"Yop may stare the most openly, but my life on it the Indian sees twice as much. His faculties are the best, to begin with; and he is a man of extraordinary and characteristic observation. In his best days nothing ever escaped him. As you say, we will approach."
My uncle and myself then consulted on the expediency of using broken English with these two old men, of which, at first, we saw no necessity; but when we remembered that others might join us, and that our communication with the two might be frequent for the next few days, we changed our minds, and determined rigidly to observe our incognitos.
As we came up to the door of the hut, Jaaf slowly left his little garden and joined the Indian, who remained immovable and unmoved on the stone which served him for a seat. We could see but little change in either during the five years of our absence, each being a perfect picture, in his way, of extreme but not decrepit old age in the men of his race. Of the two, the black—if black he could now be called, his color being a muddy gray—was the most altered, though that seemed scarcely possible when I saw him last. As for the Trackless, or Susquesus, as he was commonly called, his temperance throughout a long life did him good service, and his half-naked limbs and skeleton-like body, for he wore the summer-dress of his people, appeared to be made of a leather long steeped in a tannin of the purest quality.
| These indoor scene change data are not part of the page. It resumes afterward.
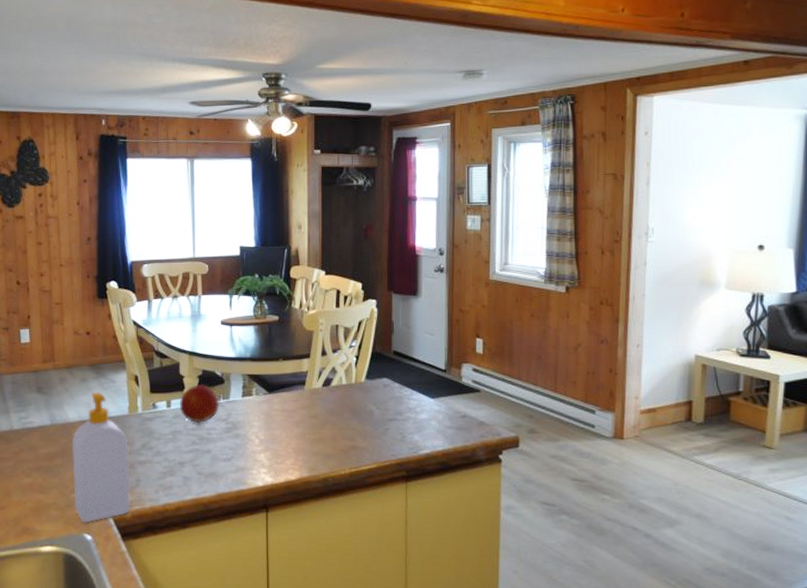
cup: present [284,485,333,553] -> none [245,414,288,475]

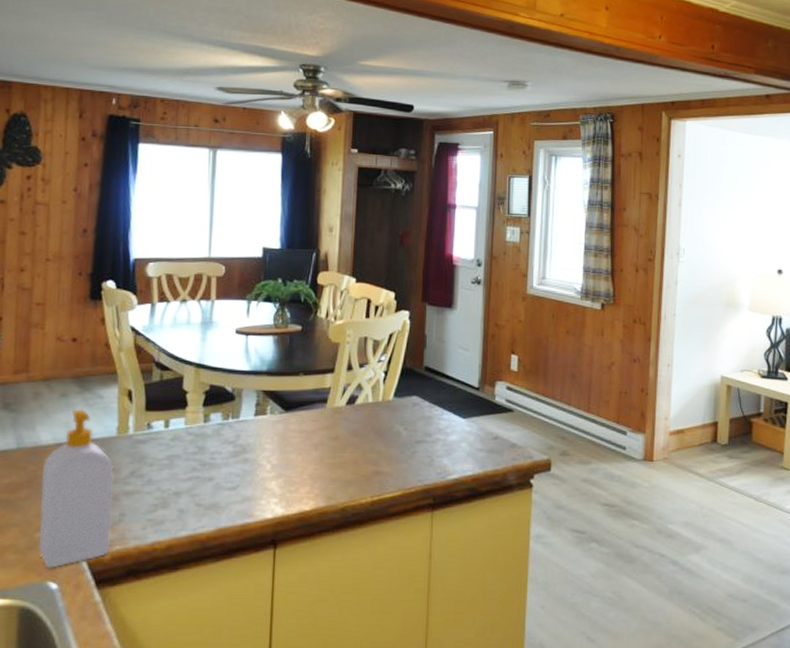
fruit: present [180,385,220,424] -> none [180,401,228,447]

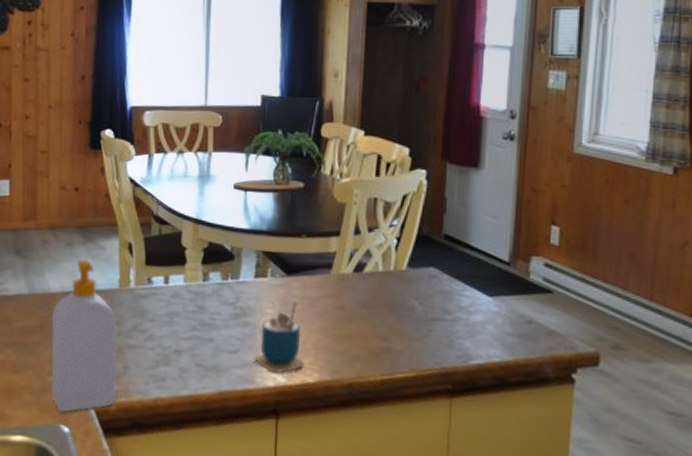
cup: none [253,436,302,505] -> present [254,302,305,374]

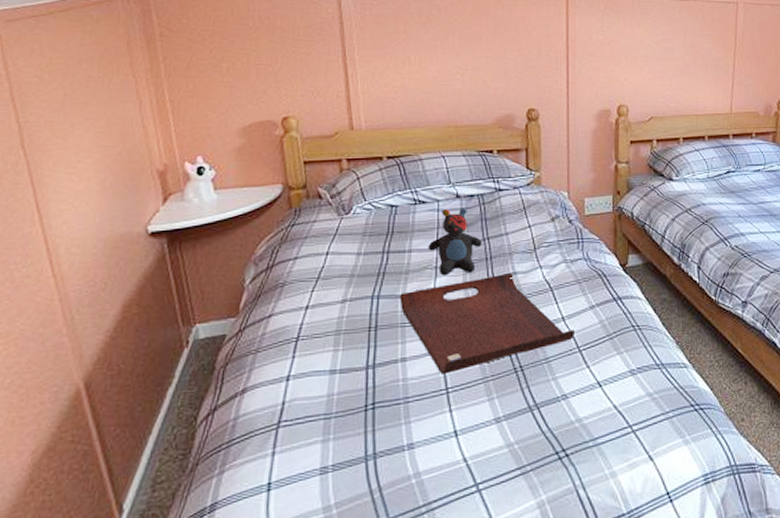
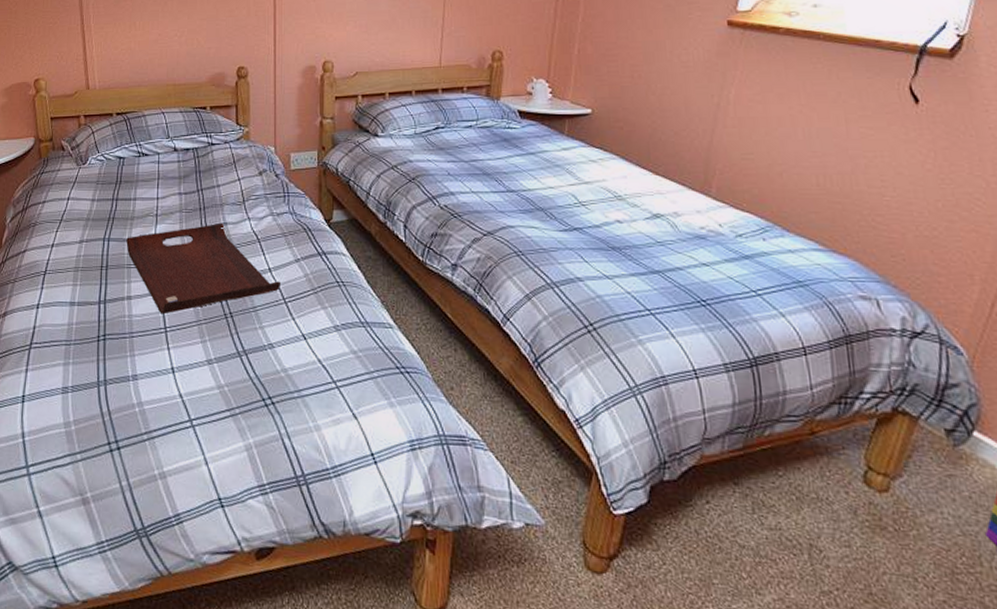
teddy bear: present [428,208,482,276] -> none [150,160,196,223]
His sinews, too, though much stiffened, seemed yet to be of whipcord, and his whole frame a species of indurated mummy that retained its vitality. The color of the skin was less red than formerly, and more closely approached to that of the negro, as the latter now was, though perceptibly different.
"Sago—sago," cried my uncle, as we came quite near, seeing no risk in using that familiar semi-Indian salutation.[22] "Sago, sago, dis charmin' mornin'; in my tongue, dat might be guten tag."
"Sago," returned the Trackless, in his deep, guttural voice, while old Yop brought two lips together that resembled thick pieces of overdone beefsteak, fastened his red-encircled gummy eyes on each of us in turn, pouted once more, working his jaws as if proud of the excellent teeth they still held, and said nothing. As the slave of a Littlepage, he held pedlers as inferior beings; for the ancient negroes of New York ever identified themselves, more or less, with the families to which they belonged, and in which they so often were born. "Sago," repeated the Indian slowly, courteously, and with emphasis, after he had looked a moment longer at my uncle, as if he saw something about him to command respect.
"Dis ist charmin' day, frients," said uncle Ro, placing himself coolly on a log of wood that had been hauled for the stove, and wiping his brow. "Vat might you calls dis coontry?"
"Dis here?" answered Yop, not without a little contempt. "Dis is York colony; where you come from to ask sich a question?"
"Charmany. Dat ist far off, but a goot country; ant dis ist goot country, too."
"Why you leab him, den, if he be good country, eh?"
"Vhy you leaf Africa, canst you dell me dat?" retorted uncle Ro, somewhat coolly.